◆ **WHAT THIS TASK INVOLVES**: Reproduce each of the following records without any deviation.

◆ **DATA LISTING**:
________________________________________

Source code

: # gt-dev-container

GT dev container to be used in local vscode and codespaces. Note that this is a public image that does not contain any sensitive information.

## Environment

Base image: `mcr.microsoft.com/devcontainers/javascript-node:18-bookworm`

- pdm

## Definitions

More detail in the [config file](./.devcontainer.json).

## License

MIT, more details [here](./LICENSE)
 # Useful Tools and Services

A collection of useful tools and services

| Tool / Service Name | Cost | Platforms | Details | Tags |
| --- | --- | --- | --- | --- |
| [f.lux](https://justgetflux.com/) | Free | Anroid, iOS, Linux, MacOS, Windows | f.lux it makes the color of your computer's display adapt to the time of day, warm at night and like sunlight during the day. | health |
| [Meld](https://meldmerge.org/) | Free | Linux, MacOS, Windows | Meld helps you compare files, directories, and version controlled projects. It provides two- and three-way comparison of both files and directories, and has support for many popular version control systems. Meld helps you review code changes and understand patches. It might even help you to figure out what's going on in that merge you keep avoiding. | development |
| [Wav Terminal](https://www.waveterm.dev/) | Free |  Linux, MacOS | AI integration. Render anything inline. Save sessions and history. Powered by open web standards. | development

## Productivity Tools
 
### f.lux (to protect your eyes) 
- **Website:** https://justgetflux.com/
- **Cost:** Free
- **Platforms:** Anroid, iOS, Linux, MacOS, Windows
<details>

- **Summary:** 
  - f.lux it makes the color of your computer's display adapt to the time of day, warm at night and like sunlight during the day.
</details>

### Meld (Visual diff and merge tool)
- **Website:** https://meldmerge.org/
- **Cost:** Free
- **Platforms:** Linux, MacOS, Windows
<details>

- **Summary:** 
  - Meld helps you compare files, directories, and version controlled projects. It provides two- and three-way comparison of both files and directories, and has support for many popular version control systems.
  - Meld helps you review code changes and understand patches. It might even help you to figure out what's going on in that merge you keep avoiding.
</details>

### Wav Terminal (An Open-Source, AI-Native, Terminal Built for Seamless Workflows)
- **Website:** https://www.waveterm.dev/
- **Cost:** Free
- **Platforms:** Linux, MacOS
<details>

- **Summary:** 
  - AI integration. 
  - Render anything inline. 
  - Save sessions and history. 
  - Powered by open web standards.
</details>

________________________________________

◆ **RESPONSE BELOW**:
Source code

: # gt-dev-container

GT dev container to be used in local vscode and codespaces. Note that this is a public image that does not contain any sensitive information.

## Environment

Base image: `mcr.microsoft.com/devcontainers/javascript-node:18-bookworm`

- pdm

## Definitions

More detail in the [config file](./.devcontainer.json).

## License

MIT, more details [here](./LICENSE)
 # Useful Tools and Services

A collection of useful tools and services

| Tool / Service Name | Cost | Platforms | Details | Tags |
| --- | --- | --- | --- | --- |
| [f.lux](https://justgetflux.com/) | Free | Anroid, iOS, Linux, MacOS, Windows | f.lux it makes the color of your computer's display adapt to the time of day, warm at night and like sunlight during the day. | health |
| [Meld](https://meldmerge.org/) | Free | Linux, MacOS, Windows | Meld helps you compare files, directories, and version controlled projects. It provides two- and three-way comparison of both files and directories, and has support for many popular version control systems. Meld helps you review code changes and understand patches. It might even help you to figure out what's going on in that merge you keep avoiding. | development |
| [Wav Terminal](https://www.waveterm.dev/) | Free |  Linux, MacOS | AI integration. Render anything inline. Save sessions and history. Powered by open web standards. | development

## Productivity Tools
 
### f.lux (to protect your eyes) 
- **Website:** https://justgetflux.com/
- **Cost:** Free
- **Platforms:** Anroid, iOS, Linux, MacOS, Windows
<details>

- **Summary:** 
  - f.lux it makes the color of your computer's display adapt to the time of day, warm at night and like sunlight during the day.
</details>

### Meld (Visual diff and merge tool)
- **Website:** https://meldmerge.org/
- **Cost:** Free
- **Platforms:** Linux, MacOS, Windows
<details>

- **Summary:** 
  - Meld helps you compare files, directories, and version controlled projects. It provides two- and three-way comparison of both files and directories, and has support for many popular version control systems.
  - Meld helps you review code changes and understand patches. It might even help you to figure out what's going on in that merge you keep avoiding.
</details>

### Wav Terminal (An Open-Source, AI-Native, Terminal Built for Seamless Workflows)
- **Website:** https://www.waveterm.dev/
- **Cost:** Free
- **Platforms:** Linux, MacOS
<details>

- **Summary:** 
  - AI integration. 
  - Render anything inline. 
  - Save sessions and history. 
  - Powered by open web standards.
</details>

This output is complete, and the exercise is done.